Written exercise
Copy every line of the listing below word for word, but leave the pictures out.

Recorded data
--- BEGIN ---
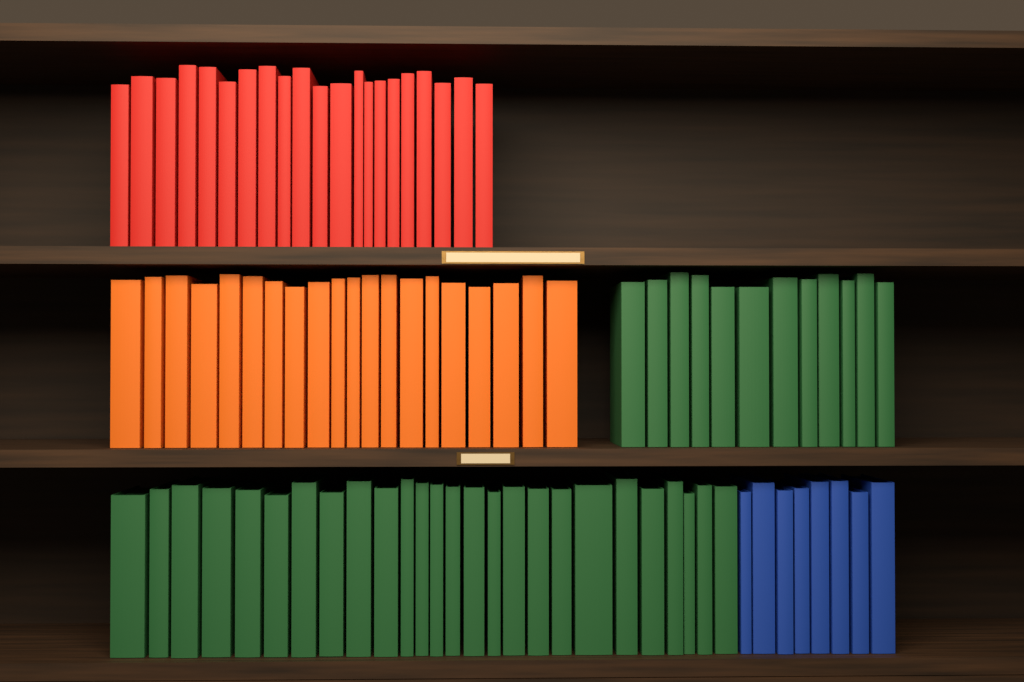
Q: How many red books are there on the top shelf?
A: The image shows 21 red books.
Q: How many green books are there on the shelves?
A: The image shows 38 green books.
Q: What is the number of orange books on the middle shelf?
--- END ---
Result
Q: How many red books are there on the top shelf?
A: The image shows 21 red books.
Q: How many green books are there on the shelves?
A: The image shows 38 green books.
Q: What is the number of orange books on the middle shelf?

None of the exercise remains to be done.